>> START Provided passage

Coco Chanel, 1930s fashion icon (and alleged Nazi sympathizer, let’s not play), had many wise things to say about jewelry. Like, “Before you leave the house, look in the mirror and take one thing off,” which is both tasteful and minimalist.
Most importantly though, she said: “Costume jewelry is not made to give women an aura of wealth, but to make them beautiful.”
Costume jewelry is cheap and fake, made to look like real precious gems and metals. So she’s making a statement about the purpose of jewelry. But she’s also saying that you don’t have to be wealthy to be stylish and attractive. In other words: your monetary worth does not determine your worth as a person.
Chanel went on to say, “It’s disgusting to walk around with millions of dollars around the neck because one happens to be rich. I only like fake jewelry… because it’s provocative.” Now this is the kind of opinionated anti-bullshittery I can get behind. And I’ve kept it in mind with all my jewelry purchases.

>> END Provided passage
>> START Records provided

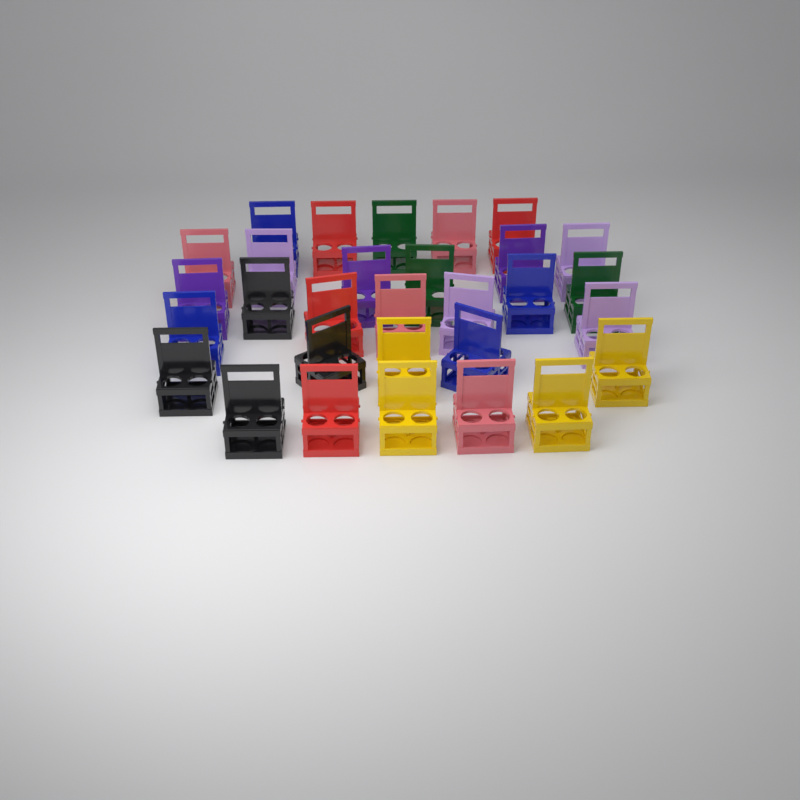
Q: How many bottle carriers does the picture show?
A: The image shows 30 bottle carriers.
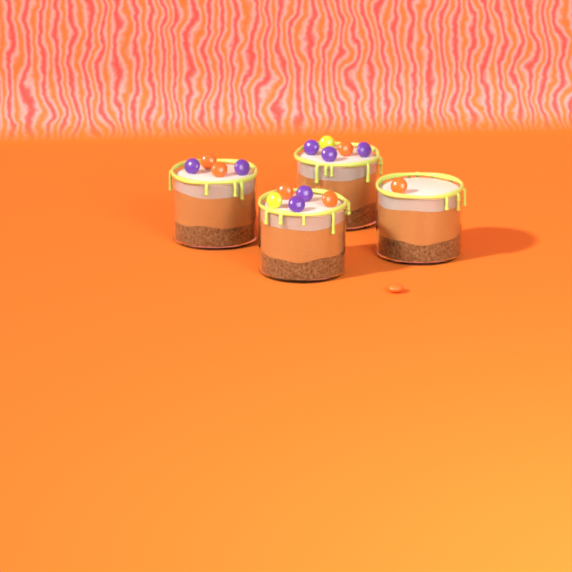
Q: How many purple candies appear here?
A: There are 7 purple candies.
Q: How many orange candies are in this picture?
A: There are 7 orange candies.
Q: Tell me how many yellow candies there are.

>> END Records provided

Written task 1. According to the passage on Coco Chanel and costume jewelry, what did Chanel advise doing before leaving the house?
Written task 2. Copy out every line of the records word for word, leaving the pictures out.

Correct output 1. Look in the mirror and take one thing off.

Correct output 2.
Q: How many bottle carriers does the picture show?
A: The image shows 30 bottle carriers.
Q: How many purple candies appear here?
A: There are 7 purple candies.
Q: How many orange candies are in this picture?
A: There are 7 orange candies.
Q: Tell me how many yellow candies there are.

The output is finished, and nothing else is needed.